By Chris Bowers, British Consul General in Erbil. This article was originally published by Rudaw, and is re-published with permission by Iraq Business News.
Let me start by asking a question: why is gas less talked about than oil in Iraq? I am not sure why this is the case but it does seem to be true. In fact, the development of Kurdistan’s huge gas reserves is vital to energy security in Kurdistan, Iraq, the region and beyond. I am proud to say that UK energy companies are playing an important role in this.
Kurdistan is blessed twofold on gas: firstly on reserves, and secondly in its proximity to growing markets for that gas; markets that won’t wait. There is a growing and urgent demand for gas-powered electricity in Kurdistan’s neighbouring provinces. Iraqi gas should, of course, first be used to satisfy domestic demand and is great to see KRG reaching out to neighbouring provinces. This is an excellent example of Kurdish and Arab interests coinciding exactly and to the benefit of everyone.
Once domestic demand is sated, the second and growing market is Turkey. Turkey’s booming economy needs a significant amount of extra power every year. Naturally, much of that can be fuelled by Iraqi gas from Kurdistan.

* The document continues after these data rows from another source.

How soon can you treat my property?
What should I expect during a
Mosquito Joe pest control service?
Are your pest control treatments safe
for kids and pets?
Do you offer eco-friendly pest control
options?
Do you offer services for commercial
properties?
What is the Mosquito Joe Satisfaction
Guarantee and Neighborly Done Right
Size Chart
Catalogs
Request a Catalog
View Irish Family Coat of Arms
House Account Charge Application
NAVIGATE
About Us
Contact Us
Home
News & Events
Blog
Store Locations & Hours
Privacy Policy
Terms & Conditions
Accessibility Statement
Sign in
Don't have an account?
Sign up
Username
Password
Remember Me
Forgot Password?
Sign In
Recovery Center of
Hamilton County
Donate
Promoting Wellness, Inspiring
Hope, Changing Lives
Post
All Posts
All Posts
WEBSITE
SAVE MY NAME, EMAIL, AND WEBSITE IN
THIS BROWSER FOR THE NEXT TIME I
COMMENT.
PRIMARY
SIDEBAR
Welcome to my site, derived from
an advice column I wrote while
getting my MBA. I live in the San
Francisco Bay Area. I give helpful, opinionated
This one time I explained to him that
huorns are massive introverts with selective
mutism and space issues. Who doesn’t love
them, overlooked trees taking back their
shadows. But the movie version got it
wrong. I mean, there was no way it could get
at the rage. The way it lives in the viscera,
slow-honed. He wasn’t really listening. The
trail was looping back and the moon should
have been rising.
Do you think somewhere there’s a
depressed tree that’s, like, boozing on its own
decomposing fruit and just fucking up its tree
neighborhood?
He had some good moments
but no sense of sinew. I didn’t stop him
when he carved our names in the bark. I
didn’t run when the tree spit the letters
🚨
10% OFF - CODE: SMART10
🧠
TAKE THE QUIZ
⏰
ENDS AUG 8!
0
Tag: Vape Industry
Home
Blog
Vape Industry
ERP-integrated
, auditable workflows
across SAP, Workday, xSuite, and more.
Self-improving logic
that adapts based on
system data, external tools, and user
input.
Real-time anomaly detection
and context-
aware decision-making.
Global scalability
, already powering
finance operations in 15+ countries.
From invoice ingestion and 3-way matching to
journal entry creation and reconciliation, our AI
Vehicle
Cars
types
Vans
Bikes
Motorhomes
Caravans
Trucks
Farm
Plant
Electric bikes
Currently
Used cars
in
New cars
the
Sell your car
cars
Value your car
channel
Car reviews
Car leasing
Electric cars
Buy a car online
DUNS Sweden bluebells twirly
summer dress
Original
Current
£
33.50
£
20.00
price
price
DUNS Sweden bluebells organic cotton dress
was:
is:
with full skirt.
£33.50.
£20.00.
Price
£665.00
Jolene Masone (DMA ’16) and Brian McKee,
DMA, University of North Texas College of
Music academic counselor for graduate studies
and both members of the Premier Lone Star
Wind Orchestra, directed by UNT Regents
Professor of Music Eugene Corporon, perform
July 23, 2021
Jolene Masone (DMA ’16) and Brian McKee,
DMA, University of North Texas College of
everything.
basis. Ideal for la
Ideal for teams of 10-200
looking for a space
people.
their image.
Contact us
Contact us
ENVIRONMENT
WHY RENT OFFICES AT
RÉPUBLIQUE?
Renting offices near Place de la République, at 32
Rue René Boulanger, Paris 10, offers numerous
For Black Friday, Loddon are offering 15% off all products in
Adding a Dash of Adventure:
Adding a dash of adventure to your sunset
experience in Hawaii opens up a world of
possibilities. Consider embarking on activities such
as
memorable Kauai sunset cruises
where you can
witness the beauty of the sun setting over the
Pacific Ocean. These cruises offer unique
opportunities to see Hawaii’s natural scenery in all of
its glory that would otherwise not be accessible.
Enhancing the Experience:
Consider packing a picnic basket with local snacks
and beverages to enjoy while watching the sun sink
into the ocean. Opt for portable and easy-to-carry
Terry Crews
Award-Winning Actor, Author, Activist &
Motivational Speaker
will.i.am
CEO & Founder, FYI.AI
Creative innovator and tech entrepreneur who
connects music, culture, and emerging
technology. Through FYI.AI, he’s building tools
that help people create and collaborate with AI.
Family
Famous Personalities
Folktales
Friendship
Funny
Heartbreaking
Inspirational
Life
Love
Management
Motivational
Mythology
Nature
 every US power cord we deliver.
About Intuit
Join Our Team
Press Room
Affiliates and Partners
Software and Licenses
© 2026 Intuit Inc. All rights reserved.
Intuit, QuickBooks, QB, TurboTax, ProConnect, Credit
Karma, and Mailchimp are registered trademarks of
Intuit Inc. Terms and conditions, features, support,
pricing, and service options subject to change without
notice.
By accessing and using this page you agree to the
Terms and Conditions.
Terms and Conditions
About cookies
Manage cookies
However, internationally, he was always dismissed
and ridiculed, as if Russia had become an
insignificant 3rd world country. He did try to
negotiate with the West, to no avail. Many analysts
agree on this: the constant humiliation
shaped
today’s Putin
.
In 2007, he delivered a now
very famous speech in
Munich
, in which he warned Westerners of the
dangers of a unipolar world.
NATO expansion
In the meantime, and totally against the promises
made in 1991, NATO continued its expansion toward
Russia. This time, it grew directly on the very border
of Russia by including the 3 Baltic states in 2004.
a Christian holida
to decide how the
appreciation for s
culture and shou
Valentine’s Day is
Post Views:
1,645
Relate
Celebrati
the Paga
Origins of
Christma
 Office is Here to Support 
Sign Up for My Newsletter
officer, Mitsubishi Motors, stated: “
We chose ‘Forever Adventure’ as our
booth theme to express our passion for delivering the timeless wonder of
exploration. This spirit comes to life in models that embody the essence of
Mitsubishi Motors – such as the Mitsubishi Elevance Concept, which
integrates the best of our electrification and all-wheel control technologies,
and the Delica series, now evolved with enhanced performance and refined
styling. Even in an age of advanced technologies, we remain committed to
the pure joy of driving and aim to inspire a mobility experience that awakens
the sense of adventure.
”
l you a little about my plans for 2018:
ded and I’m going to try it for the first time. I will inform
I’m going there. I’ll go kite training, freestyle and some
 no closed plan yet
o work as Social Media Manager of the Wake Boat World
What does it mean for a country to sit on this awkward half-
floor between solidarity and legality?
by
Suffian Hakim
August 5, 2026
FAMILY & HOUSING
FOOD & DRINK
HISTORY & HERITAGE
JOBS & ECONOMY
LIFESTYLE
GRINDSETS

Cementing the recent progress on Turkey-Kurdistan relations through deepened energy co-operation makes obvious strategic and more importantly economic and business sense. Turkey is a great market for Kurdistan and Europe as a whole has an interest in Turkey sustaining its strong economic growth.
But, Europe also has a broad interest in Iraqi gas from Kurdistan. There is a gas shortage in Europe and the gap between supply and demand is likely to increase in the long run. Gas is better for the climate than coal, is less costly initially than most forms of renewable energy and less controversial than nuclear.